"The last version of the Project was totally insane, and so was the year we spent together on the road doing the Project's MCA album [Once A Rocker Always A Rocker]. The new singer, Cowboy Mach Bell, was a rock 'n' roll guy who grew up in the next town over from me [Holliston, Mass] and had a group called Thundertrain. He loved to rave and be in a band, so he replaced Charlie Farren. We auditioned Danny Hargove and he replaced David Hull on bass. Joe Pet was the drummer. It was just for fun, a good-time band, no illusions about the group going straight to the top. They were young guys who didn't give a shit, like wild men, fuckin' pirates. Get in the van and go.
And I was free, single for the first time. I'd missed the whole "legendary" life of the rock star. We went out on the road and I went berserk for the first time in my life. Wine, women, and song. Exotic dancers. a Playboy Bunny. I'd never done this crazy stuff before. There was one Super Bowl Sunday in Cincinnati where we had the police at our hotel three times in one night. There was blood on the walls, which they didn't like. My road manager was rushed to the hospital. I had to talk to the cops and the hotel detectives and beg them not to throw us out in the cold. I learned that it's one thing when you get arrested in Boston and your lawyer can get you out in a couple of hours, but when you have to find a lawyer in another town, it's no fuckin' fun."

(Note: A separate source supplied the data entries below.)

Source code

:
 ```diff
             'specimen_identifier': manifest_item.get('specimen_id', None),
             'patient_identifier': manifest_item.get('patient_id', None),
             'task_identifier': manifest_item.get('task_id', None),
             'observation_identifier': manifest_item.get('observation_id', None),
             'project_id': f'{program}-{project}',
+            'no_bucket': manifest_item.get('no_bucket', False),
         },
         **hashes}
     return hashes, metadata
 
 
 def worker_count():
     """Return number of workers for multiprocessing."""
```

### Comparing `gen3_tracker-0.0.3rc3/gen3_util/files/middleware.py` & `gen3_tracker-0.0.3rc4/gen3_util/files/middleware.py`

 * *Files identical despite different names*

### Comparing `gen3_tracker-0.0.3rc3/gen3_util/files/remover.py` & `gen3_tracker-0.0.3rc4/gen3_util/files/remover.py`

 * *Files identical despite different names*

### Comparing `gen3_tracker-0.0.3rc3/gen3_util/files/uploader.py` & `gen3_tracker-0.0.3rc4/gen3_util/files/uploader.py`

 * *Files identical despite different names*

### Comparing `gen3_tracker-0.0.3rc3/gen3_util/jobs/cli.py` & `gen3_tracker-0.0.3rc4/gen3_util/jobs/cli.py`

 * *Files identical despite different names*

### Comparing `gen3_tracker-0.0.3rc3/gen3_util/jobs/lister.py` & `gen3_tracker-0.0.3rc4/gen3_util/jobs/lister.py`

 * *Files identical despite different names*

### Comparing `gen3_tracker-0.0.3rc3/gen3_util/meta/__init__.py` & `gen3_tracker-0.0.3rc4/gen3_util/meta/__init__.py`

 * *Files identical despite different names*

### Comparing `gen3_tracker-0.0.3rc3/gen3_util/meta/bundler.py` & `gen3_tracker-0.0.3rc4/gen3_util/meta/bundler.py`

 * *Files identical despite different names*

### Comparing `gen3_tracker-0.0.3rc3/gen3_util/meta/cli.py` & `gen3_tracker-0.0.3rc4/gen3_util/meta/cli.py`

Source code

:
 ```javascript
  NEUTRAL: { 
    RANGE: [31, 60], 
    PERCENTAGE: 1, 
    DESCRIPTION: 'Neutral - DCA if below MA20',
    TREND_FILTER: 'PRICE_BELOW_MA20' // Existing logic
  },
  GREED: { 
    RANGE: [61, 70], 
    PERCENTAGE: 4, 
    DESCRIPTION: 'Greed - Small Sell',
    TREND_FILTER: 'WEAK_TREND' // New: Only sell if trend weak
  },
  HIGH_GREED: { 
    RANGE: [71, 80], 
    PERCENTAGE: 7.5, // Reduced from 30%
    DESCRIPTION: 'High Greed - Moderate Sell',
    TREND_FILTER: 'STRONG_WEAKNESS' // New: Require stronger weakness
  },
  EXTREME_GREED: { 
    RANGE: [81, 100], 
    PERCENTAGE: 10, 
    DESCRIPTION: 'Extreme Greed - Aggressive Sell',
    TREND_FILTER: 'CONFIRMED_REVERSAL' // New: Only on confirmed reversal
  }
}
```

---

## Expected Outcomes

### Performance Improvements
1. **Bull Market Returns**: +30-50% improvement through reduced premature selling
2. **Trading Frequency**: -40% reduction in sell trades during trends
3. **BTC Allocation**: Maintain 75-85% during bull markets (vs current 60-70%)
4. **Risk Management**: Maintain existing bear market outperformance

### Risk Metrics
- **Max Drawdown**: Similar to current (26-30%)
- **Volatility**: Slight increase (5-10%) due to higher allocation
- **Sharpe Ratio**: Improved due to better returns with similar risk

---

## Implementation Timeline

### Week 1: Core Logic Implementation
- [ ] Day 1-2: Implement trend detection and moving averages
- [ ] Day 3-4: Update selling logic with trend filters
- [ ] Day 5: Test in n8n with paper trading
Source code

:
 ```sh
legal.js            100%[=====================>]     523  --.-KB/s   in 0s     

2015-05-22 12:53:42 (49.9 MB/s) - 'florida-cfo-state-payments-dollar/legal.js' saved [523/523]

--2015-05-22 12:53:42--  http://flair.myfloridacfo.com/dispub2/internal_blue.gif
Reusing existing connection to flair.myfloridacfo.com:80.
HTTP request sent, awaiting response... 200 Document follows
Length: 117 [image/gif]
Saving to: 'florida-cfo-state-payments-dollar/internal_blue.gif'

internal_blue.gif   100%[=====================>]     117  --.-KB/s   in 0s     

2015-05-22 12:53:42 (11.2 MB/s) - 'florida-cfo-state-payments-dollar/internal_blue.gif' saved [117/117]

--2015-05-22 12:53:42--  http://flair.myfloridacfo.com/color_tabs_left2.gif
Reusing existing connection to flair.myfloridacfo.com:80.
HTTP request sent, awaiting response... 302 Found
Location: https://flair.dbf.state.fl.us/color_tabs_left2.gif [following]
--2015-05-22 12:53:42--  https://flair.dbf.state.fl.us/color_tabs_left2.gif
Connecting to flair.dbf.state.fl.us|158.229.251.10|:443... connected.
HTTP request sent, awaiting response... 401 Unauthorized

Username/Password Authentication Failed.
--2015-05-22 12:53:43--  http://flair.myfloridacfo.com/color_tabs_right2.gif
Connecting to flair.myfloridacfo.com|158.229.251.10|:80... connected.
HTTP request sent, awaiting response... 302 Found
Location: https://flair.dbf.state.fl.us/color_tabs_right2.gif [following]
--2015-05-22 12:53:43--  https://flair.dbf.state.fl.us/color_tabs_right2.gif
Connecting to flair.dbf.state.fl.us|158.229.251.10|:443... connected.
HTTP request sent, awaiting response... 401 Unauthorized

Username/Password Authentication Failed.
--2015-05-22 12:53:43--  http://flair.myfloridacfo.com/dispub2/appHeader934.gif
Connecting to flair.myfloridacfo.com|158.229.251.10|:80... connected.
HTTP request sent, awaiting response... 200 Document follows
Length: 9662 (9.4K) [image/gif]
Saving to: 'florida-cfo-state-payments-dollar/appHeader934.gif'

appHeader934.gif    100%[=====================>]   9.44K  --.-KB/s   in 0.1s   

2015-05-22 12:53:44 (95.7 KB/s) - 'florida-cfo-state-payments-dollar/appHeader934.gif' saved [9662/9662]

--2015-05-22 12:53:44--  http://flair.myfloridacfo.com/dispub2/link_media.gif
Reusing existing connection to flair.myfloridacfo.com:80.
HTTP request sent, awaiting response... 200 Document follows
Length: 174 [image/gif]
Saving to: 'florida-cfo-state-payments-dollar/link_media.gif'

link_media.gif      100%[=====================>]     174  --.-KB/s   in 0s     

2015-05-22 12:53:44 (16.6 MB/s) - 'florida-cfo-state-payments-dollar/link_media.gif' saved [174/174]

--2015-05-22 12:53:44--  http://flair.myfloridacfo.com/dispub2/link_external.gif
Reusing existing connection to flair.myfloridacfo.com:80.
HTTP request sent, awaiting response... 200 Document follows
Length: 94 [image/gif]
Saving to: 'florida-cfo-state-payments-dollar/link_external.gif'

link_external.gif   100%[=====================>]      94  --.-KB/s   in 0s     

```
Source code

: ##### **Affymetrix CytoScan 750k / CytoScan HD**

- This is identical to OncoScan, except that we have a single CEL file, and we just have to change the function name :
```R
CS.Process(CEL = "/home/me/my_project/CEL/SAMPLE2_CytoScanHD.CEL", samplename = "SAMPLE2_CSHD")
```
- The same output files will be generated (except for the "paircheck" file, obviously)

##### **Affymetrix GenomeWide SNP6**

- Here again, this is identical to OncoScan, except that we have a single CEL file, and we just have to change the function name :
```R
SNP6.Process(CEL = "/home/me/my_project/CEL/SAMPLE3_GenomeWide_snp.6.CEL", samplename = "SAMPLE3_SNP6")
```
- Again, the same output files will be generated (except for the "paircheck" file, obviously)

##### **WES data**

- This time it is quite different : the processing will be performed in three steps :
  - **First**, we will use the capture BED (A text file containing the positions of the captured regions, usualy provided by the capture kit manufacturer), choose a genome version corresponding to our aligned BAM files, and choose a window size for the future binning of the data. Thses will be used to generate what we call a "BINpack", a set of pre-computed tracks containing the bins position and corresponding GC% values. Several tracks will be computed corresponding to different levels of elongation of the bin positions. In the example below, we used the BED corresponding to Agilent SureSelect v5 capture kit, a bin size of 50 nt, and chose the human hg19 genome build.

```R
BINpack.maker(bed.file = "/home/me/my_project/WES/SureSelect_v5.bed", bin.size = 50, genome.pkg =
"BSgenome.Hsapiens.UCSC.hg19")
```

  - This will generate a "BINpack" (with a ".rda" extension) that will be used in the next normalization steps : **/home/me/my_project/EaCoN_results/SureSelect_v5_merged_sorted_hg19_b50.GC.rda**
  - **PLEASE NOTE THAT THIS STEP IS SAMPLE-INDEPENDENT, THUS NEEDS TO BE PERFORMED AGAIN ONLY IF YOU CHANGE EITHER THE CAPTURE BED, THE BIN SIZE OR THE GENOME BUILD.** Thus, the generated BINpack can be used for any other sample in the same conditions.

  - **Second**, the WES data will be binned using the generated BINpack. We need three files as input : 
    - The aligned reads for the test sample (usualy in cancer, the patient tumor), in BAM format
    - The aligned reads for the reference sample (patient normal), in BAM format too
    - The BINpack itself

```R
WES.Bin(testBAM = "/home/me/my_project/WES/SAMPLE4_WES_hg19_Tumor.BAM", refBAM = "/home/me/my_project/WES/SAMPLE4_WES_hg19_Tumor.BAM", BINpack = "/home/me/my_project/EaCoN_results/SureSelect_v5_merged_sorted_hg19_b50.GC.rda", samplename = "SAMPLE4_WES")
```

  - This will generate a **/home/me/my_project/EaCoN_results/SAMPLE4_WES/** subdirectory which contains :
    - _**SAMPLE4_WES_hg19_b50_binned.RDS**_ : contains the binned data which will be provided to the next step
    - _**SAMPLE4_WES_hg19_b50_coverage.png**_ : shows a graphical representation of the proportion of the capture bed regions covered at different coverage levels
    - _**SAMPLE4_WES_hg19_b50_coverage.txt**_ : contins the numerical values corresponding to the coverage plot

"I liked the record. It sounded unproduced and was basically live. "Four Guns West" was what that band was all about "Black Velvet Pants." "Bang A Gong" was the old T. Rex riff we used to warm up on. We played it at live shows and saw the kids really geting off on it. (They'd never heard of T. Rex.) "Woman In Chains" came from a band in Nashville. I thought it was cool to do a pro-woman song after all the heavy metal misogyny that was around. I never liked that stuff. We put a disclaimer on the back of the record. "There are no synthesizers on this album."
Halfway through the record, MCA tried to drop me. They had a new president [Irving Azoff] and he just didn't want to know. In the end, they figured it would be cheaper to finish the record--and bury it--than to buy out my contract. I didn't really give a shit. I just wanted another record so I could tour. Then it came out late that year and bombed, which set the next episode in motion."
"Summer of '83. I'm living with Glenda the hairdresser, which is why I look the way I do on the cover of Once A Rocker, the third and last Project album. I thought it turned out pretty well---the album, not the cover. When it came time to do a video, we chose "Black Velvet Pants" and auditioned some people to be in the thing. That's how I met Billie Montgomery."